Records contained in a dataset
[Start of Attachment]

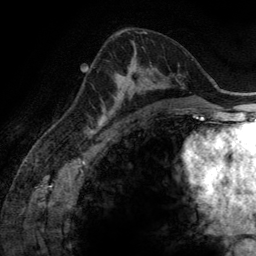
Breast MRI (dynamic contrast-enhanced), one axial slice; slice 80 of 134 in the series (ordered by position); cropped to one breast; dynamic contrast-enhanced series, time point 2 of 6 at this slice position (early post-contrast); 3 T; TE 2.8 ms, TR 6.9 ms; 256 × 256 image matrix, field of view 190 × 190 mm. Female patient.
Outlined on this slice (semi-automatic segmentation, software-assisted and operator-edited):
- enhancing-tissue mask used for the functional tumour volume (all voxels passing the contrast-enhancement thresholds inside the analysis volume; usually the tumour): bounding box [x1, y1, x2, y2] px = [101, 64, 151, 116]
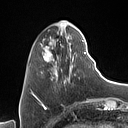
Breast MRI (dynamic contrast-enhanced), one axial slice. Slice 24 of 160 in the series (ordered by position). Cropped to one breast. Dynamic contrast-enhanced series, time point 2 of 7 at this slice position (early post-contrast). 1.5 T. TE 1.4 ms, TR 5 ms. 1 mm slice thickness. 128 × 128 image matrix, field of view 175 × 175 mm. Female patient.
Outlined on this slice (semi-automatic segmentation, software-assisted and operator-edited):
- enhancing-tissue mask used for the functional tumour volume (all voxels passing the contrast-enhancement thresholds inside the analysis volume; usually the tumour): box from (x=31, y=27) to (x=90, y=93) px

[End of Attachment]

> WHAT THE EXERCISE ASKS:
Could all the data above be given again exactly, leaving out its images?

> RESULT FOR THIS TASK:
Breast MRI (dynamic contrast-enhanced), one axial slice; slice 80 of 134 in the series (ordered by position); cropped to one breast; dynamic contrast-enhanced series, time point 2 of 6 at this slice position (early post-contrast); 3 T; TE 2.8 ms, TR 6.9 ms; 256 × 256 image matrix, field of view 190 × 190 mm. Female patient.
Outlined on this slice (semi-automatic segmentation, software-assisted and operator-edited):
- enhancing-tissue mask used for the functional tumour volume (all voxels passing the contrast-enhancement thresholds inside the analysis volume; usually the tumour): bounding box [x1, y1, x2, y2] px = [101, 64, 151, 116]
Breast MRI (dynamic contrast-enhanced), one axial slice. Slice 24 of 160 in the series (ordered by position). Cropped to one breast. Dynamic contrast-enhanced series, time point 2 of 7 at this slice position (early post-contrast). 1.5 T. TE 1.4 ms, TR 5 ms. 1 mm slice thickness. 128 × 128 image matrix, field of view 175 × 175 mm. Female patient.
Outlined on this slice (semi-automatic segmentation, software-assisted and operator-edited):
- enhancing-tissue mask used for the functional tumour volume (all voxels passing the contrast-enhancement thresholds inside the analysis volume; usually the tumour): box from (x=31, y=27) to (x=90, y=93) px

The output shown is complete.